“A
maioria dos homens, na sua injustiça, para não dizer na sua imprudência, quer
possuir amigos tais como eles próprios não seriam. Exigem o que não têm. O que
é justo é que, primeiro, sejamos homens de bem e em seguida procuremos o que
nos pareça sê-lo. Só entre homens virtuosos se pode estabelecer esta
conveniência em amizade, sobre a qual insisto há muito tempo. Unidos pela
benevolência, guiar-se-ão nas paixões a que se escravizam os outros homens.

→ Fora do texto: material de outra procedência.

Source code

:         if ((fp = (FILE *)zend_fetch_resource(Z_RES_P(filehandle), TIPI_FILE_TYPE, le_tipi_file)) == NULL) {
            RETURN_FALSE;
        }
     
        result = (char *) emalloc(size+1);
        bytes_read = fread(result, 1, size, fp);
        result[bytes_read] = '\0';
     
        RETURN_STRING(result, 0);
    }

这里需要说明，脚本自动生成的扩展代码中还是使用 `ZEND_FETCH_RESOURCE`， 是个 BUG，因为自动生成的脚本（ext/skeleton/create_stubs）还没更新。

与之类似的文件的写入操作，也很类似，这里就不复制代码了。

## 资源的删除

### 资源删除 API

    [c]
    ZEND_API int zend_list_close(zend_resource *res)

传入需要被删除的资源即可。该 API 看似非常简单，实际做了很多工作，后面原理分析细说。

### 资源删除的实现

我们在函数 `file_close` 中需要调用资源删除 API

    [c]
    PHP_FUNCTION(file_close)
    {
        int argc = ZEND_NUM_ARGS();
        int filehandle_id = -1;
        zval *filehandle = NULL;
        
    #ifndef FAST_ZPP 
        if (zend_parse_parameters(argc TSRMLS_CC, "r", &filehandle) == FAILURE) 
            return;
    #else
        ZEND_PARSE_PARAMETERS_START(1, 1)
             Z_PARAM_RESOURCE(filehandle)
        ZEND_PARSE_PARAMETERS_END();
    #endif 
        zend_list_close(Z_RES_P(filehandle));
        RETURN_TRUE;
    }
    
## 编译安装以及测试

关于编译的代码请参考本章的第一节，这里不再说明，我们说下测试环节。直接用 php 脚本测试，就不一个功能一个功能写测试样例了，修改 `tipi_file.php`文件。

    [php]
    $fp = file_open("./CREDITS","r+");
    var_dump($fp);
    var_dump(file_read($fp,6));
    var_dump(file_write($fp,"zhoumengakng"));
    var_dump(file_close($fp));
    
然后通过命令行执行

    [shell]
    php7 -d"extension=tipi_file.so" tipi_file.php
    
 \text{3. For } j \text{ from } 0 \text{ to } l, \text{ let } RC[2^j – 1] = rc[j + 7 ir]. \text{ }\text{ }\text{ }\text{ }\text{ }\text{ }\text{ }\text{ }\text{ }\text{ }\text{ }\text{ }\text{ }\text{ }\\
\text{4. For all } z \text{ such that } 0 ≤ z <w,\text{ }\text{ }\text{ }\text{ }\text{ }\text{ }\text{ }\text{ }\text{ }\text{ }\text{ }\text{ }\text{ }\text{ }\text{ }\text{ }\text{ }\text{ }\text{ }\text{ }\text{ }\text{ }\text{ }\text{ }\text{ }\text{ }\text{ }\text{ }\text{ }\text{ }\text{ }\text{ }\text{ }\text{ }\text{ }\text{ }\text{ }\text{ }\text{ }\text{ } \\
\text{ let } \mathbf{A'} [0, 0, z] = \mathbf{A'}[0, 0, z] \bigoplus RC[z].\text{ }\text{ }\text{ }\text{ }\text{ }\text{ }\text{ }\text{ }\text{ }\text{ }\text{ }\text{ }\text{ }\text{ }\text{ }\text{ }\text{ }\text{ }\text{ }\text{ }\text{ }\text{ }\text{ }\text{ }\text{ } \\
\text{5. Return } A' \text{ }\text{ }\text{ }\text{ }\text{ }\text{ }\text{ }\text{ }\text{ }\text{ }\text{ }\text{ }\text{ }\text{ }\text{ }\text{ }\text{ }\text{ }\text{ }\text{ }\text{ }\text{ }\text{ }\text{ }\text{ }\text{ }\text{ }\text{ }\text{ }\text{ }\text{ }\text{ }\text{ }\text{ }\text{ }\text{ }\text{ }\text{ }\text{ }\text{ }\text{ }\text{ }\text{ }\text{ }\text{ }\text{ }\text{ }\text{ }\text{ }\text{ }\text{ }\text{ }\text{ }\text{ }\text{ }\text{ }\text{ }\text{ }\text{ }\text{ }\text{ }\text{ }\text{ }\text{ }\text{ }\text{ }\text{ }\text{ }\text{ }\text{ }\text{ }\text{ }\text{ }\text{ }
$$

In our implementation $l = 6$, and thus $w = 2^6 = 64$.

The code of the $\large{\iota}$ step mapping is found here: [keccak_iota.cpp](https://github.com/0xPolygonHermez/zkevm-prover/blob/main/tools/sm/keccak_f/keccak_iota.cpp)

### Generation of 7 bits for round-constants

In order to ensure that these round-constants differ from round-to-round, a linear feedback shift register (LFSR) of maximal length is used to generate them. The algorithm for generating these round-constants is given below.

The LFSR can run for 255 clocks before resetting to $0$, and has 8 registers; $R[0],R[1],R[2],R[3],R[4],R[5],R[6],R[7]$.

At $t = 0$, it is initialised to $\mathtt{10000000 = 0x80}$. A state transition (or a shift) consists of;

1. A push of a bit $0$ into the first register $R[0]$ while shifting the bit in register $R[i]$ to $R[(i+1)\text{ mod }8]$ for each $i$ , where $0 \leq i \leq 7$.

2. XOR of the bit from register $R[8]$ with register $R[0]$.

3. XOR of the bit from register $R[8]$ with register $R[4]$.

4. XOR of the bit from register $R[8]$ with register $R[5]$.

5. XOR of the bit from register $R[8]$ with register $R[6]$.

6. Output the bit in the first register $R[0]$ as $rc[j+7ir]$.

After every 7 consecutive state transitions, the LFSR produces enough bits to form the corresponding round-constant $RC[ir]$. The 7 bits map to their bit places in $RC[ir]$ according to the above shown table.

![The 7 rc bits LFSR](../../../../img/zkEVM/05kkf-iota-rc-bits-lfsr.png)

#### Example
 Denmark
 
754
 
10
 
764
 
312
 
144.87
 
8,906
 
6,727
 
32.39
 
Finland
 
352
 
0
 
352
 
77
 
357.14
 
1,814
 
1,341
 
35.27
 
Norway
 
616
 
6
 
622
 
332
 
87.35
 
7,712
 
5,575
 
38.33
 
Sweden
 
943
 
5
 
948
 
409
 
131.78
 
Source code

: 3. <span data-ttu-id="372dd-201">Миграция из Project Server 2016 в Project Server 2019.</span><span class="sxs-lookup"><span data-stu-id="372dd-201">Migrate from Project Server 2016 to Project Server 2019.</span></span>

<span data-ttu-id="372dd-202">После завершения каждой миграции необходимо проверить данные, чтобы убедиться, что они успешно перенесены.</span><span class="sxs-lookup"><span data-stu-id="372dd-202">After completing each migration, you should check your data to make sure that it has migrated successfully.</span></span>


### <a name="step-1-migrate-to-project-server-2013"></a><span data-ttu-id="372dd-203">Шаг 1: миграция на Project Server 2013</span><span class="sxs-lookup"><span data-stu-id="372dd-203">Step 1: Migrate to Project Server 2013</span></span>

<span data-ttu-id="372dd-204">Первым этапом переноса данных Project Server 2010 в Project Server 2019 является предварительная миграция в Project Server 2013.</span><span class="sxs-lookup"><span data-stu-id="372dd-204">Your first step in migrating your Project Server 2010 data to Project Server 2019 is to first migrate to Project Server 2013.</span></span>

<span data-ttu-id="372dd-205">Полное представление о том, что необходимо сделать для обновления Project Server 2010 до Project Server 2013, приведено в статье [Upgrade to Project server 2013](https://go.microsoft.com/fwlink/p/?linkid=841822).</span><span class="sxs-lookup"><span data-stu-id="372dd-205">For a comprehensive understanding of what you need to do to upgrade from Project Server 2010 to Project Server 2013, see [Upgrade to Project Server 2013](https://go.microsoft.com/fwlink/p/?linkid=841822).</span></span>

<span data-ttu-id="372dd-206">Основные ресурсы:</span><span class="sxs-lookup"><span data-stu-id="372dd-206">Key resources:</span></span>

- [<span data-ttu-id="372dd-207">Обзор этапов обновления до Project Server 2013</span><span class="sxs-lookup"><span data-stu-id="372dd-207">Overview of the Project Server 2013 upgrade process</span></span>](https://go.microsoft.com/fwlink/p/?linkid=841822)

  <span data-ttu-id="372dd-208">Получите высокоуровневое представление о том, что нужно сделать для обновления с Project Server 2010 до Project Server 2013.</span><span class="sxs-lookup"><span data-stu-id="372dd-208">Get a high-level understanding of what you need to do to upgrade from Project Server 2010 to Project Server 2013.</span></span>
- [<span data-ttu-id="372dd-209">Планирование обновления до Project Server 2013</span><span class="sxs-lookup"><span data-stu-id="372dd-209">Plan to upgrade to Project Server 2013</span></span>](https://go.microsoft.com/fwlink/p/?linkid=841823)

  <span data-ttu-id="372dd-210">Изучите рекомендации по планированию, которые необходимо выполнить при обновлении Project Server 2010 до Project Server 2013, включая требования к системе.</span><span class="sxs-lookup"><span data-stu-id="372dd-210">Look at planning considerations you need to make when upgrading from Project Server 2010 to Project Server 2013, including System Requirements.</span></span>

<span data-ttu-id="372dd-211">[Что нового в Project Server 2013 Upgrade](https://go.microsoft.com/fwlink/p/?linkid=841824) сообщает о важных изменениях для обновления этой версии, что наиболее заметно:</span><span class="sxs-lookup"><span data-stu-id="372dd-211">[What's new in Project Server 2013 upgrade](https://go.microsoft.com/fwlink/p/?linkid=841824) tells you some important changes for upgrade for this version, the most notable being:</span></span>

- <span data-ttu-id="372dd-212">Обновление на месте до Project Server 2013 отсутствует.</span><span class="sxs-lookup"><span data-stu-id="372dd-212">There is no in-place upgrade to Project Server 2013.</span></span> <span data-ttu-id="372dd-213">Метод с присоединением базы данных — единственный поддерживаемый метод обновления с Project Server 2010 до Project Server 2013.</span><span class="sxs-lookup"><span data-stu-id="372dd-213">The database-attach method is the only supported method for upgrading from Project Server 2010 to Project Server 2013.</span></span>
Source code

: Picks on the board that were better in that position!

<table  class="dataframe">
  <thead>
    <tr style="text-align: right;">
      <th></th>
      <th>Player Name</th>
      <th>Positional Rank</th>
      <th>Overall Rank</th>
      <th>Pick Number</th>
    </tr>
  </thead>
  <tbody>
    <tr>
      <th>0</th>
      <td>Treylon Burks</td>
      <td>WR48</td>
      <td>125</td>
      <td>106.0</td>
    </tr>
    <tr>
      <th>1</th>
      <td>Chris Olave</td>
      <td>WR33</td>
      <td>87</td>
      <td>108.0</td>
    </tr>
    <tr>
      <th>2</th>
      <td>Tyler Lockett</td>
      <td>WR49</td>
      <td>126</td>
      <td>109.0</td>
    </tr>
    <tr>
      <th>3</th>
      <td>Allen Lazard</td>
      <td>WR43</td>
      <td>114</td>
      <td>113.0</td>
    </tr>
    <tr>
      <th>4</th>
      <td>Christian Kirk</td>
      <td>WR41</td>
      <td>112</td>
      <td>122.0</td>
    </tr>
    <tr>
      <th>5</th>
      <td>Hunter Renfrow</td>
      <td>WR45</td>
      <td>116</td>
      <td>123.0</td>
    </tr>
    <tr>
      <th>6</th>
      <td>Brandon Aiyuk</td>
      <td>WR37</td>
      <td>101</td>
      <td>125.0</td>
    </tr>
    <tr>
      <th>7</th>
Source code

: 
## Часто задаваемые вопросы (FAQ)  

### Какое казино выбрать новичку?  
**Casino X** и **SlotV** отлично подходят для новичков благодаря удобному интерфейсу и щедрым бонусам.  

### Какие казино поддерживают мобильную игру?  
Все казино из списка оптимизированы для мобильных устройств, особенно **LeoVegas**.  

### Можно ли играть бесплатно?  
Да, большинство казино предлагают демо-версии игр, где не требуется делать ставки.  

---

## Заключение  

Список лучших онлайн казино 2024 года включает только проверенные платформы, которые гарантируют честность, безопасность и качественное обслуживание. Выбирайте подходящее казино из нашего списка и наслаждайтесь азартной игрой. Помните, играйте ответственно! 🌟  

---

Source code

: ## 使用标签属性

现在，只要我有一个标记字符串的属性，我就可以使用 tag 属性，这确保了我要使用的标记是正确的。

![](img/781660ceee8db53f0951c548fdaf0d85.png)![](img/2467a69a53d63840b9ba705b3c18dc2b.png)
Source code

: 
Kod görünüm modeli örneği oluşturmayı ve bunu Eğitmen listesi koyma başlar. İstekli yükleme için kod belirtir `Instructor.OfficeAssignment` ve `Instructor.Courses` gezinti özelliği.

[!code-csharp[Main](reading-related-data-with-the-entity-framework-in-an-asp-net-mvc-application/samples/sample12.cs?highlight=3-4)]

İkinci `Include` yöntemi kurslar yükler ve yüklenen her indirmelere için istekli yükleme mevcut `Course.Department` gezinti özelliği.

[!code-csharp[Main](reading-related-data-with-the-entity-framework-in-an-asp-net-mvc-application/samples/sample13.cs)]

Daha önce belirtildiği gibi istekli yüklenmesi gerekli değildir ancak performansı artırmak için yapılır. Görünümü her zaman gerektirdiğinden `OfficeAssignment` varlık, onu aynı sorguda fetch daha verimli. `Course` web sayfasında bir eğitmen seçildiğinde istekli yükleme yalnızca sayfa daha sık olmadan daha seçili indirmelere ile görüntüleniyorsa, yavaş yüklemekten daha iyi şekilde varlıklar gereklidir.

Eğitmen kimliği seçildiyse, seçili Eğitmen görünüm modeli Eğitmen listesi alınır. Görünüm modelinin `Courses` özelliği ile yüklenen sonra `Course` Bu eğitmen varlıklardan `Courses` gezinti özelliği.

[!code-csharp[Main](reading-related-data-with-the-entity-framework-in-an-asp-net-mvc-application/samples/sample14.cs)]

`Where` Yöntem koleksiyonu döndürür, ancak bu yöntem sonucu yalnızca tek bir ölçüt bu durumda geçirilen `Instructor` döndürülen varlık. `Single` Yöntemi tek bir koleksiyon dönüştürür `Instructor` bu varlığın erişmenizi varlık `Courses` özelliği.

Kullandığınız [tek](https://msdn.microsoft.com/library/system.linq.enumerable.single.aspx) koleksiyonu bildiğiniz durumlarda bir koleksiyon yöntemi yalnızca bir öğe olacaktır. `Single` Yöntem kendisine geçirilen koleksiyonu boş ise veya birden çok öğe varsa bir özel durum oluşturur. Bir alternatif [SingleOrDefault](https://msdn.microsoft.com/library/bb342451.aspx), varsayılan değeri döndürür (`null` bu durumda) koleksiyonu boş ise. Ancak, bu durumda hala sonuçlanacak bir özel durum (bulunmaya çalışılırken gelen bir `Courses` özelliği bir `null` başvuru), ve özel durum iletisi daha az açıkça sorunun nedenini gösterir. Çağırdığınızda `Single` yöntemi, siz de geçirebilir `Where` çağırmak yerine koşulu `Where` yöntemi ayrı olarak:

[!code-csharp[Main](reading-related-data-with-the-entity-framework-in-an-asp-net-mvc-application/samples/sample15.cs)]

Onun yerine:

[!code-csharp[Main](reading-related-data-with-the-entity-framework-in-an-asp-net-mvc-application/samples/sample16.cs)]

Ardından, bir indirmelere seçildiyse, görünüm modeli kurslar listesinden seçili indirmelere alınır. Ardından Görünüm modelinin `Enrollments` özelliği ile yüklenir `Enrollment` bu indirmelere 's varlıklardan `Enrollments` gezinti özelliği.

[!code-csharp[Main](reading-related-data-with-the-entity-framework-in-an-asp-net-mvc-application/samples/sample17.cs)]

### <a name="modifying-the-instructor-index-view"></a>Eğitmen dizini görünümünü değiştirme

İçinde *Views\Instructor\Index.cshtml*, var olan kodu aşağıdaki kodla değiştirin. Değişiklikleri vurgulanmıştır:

Amarão a justiça e a equidade. Estarão sempre prontos a tudo empreender uns
pelos outros, e não se exigirão reciprocamente nada que não seja honesto e
legítimo. Enfim, terão uns para os outros, não somente deferências e ternuras,
mas, também, respeito. Eliminar o respeito da amizade é podar-lhe o seu mais
belo ornamento.
É,
pois, erro funesto crer que a amizade abre via livre às paixões e a todos os gêneros
de desordens. A natureza deu-nos a amizade, não como cúmplice do vício, mas
como auxiliar da virtude.
A
fim de que a virtude, que, sozinha, não poderia chegar ao ápice, pudesse
atingi-lo com o auxílio e o apoio de tal companhia. Aqueles para quem esta
aliança existe, existiu ou existirá, deverão vê-la como a melhor e a mais feliz
que se possa fazer para atingir o soberano bem.
É,
digo, numa tal sociedade que se encontram todos os bens desejáveis, a
honestidade, a glória, a tranquilidade e a alegria da alma, todos os bens, em
uma palavra, que tornam a vida feliz, e sem a qual ela não poderia sê-lo. Se
quisermos esta felicidade suprema, apliquemo-nos à virtude, sem a qual não
poderíamos adquirir nem a amizade, nem um outro objeto dos nossos desejos. Os
que a negligenciam, e que todavia imaginam ter amigos, reconhecerão afinal o
seu erro, quando nas horas adversas forem forçados a experimentá-los.
Assim, não será demais insistir, é
preciso conhecer antes de amar e não amar antes de conhecer. A negligência,
funesta em tantas circunstâncias, é-o sobretudo na escolha e no comércio dos
amigos. As reflexões vêm sempre mui tardiamente e, como diz o antigo provérbio,
o que está feito, feito está. Ligue-se de qualquer maneira, seja por um
comércio diário, seja mesmo por serviços, e depois, repentinamente, à menor
ofensa, a amizade quebra-se a meio do caminho.”